From the 2022 HVPA National Conference
Alaysia Phillips MPH (Johns Hopkins Health System), Rohit Toteja MSHI, MHA
Johns Hopkins Medicine’s (JHM’s) Office of Diversity, Inclusion, and Health Equity (ODIHE) institutional strategic priority is to accurately capture patient demographics, which is driven by National Culturally and Linguistically Appropriate Services (CLAS) Standards (2000, revised 2013) (Source 5). Under “Engagement, Continuous Improvement, and Accountability,” health and health care organizations should “collect and maintain accurate and reliable demographic data to monitor and evaluate the impact of CLAS on health equity and outcomes and to inform service delivery.”
Describe a process for increasing the accurate collection of race, ethnicity, and language (REaL) dataDiscuss lessons learned and best practicesExplain how to stratify data to identify health equity improvement opportunities
Methods and Results
JHM’s ODIHE held focus groups with clinicians, community members, and patients. Results showed that patient access services (PAS) and registration staff did not understand the importance of accurately collecting REaL data or how this data was used. In 2017, baseline data indicated that 10.48% of race and 18.53% of ethnicity data were blank or missing. In 2018, the ODIHE instituted a 2-hour training “Collecting Patient Sociodemographic Data” for PAS. During the first few months of COVID-19, reporting of positive cases, testing, and death by race and ethnicity was non-existent. We realized that when this data was starting to be reported in 2020, that our own COVID-19 call center was not collecting REaL data, which was the impetus for relaunching this intervention. There was a large percentage of missing data for Black, Indigenous, and other communities of color. Between 4/30/2020-6/2/2020, ODIHE conducted 17, 2-hour live trainings via Zoom for 363 staff from the COVID-19 Call Center, PAS, and Johns Hopkins Community Physicians Call Center staff. In addition, during fall 2020, JHM Language Services completed an additional 22 training sessions for 191 Emergency Department registration staff for all JHM (excluding the one hospital that was not yet live on EPIC).

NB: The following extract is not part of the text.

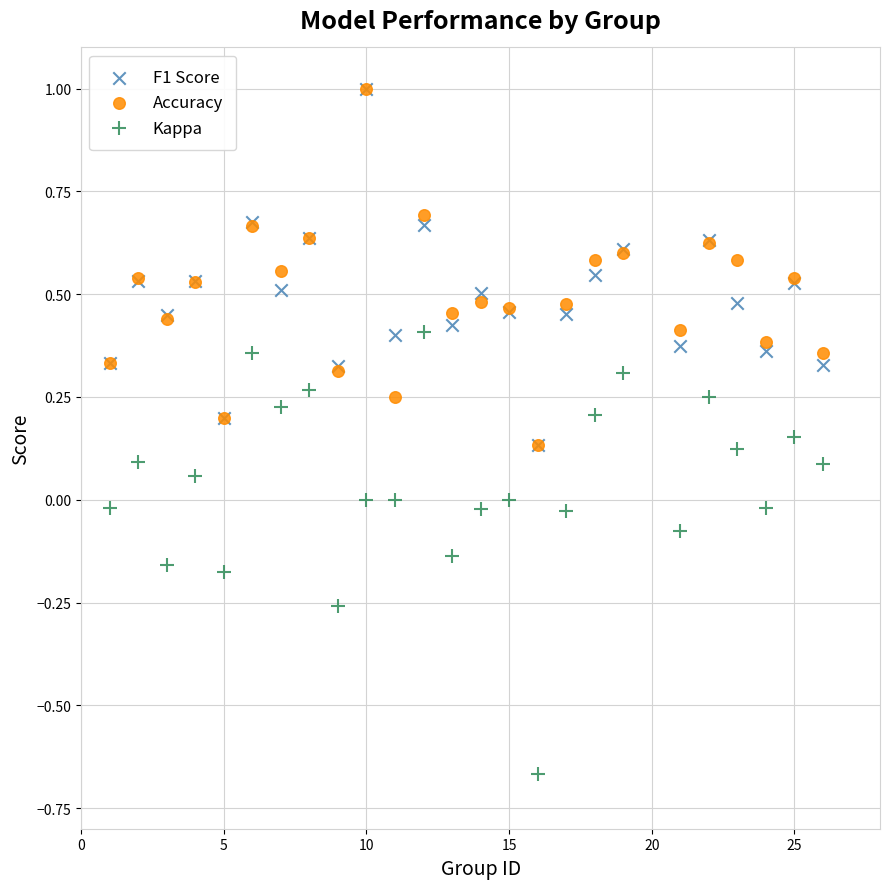

What are all the series names shown in the legend?

F1 Score, Accuracy, Kappa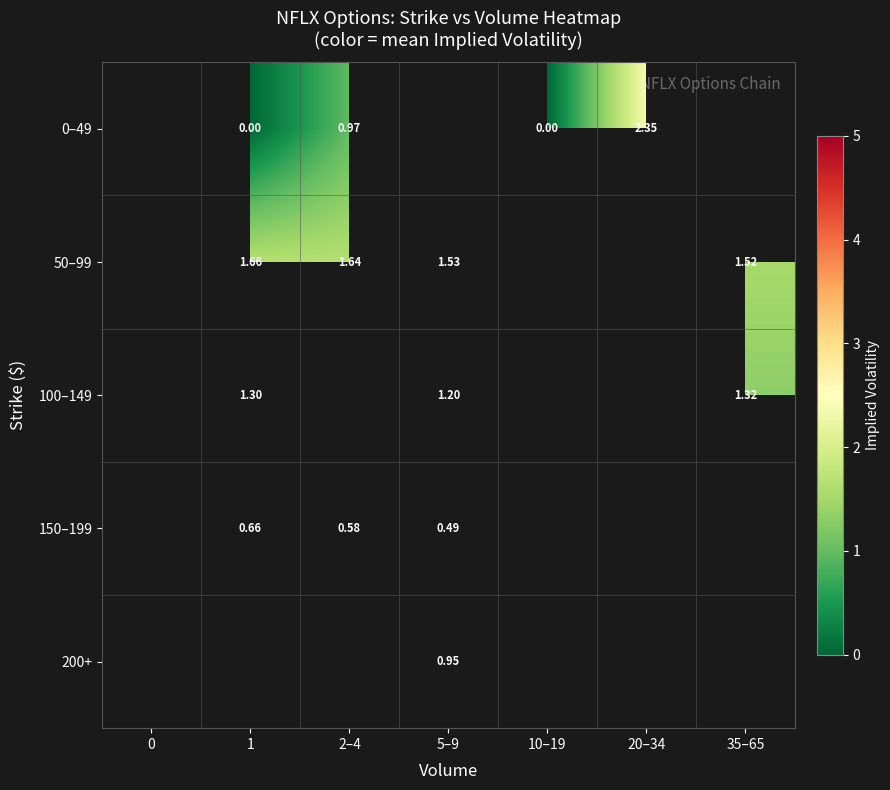

What is the difference between the highest and lowest values at 1?

1.7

Conclusions and Clinical Implications
ODIHE tracked the REaL data from the Epic EMR warehouse and created various demographic dashboards. “Blank” or “missing” REaL data has been consistently declining over the years, due to the interventions of training employees to enter REaL information for patients. For example, for The Johns Hopkins Hospital, “blank” data for Race decreased from 10.48% in 2017 to 0.47% in 2021, while for ethnicity, “blank” data decreased from 18.53% in 2017 to 0.47% in 2021. Similarly, for Johns Hopkins Bayview Medical Center, we noted that our Spanish-speaking patients increased by 100% from calendar years 2017 to 2021. This was used to create the business case statement for increased resources for Spanish-language interpreters and qualified bilingual staff.
The ODIHE team is currently standardizing REaL data by curating REaL data views on the Epic EMR warehouse for analytics teams to use across JHM. The ODIHE team is also tracking which job positions are capturing the REaL data for ongoing employee training. Accurate REaL data collection is a preliminary step for achieving health equity among our most vulnerable populations and a core step to promoting patient-centered care and reducing health and health care disparities.
JHM’s ODIHE will partner with internal and external stakeholders to develop tailored interventions using REaL data to reduce health/health care disparities and improve patient outcomes. Reduction of disparities and success of tailored interventions will be tracked in a several reporting mechanisms.